--- Input data Enclosed Below ---
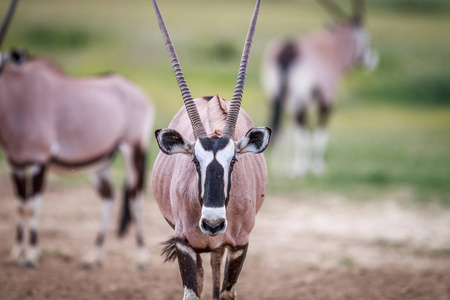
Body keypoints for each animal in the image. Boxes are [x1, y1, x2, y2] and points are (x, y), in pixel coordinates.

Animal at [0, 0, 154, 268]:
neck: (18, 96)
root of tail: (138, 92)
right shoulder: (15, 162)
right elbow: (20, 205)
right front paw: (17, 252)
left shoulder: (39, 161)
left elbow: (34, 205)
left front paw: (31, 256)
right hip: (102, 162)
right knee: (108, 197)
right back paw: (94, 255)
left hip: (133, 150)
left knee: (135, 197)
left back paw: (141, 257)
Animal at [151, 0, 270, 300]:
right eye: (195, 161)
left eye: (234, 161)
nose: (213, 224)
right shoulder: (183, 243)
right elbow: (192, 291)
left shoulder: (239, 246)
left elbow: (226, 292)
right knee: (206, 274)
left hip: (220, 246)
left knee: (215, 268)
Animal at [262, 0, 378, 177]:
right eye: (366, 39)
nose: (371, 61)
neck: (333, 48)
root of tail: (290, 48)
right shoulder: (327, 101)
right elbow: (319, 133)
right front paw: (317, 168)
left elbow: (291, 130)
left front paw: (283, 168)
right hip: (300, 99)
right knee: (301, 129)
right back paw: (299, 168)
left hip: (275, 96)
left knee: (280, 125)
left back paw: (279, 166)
--- End of Enclosed Input data ---
--- Input data Enclosed Below ---
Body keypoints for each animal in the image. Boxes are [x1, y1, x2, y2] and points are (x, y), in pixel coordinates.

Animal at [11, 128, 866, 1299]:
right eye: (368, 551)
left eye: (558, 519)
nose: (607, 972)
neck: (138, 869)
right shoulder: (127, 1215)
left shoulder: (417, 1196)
--- End of Enclosed Input data ---
--- Input data Enclosed Below ---
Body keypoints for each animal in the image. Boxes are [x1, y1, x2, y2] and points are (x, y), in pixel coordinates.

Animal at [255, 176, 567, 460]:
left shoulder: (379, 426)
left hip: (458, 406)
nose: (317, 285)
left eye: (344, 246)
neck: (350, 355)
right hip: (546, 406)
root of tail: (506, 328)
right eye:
--- End of Enclosed Input data ---
• [What you should do] Filter the lines above, keeping and copying those that contain "back".

• [Task solution]
right back paw: (94, 255)
left back paw: (141, 257)
right back paw: (299, 168)
left back paw: (279, 166)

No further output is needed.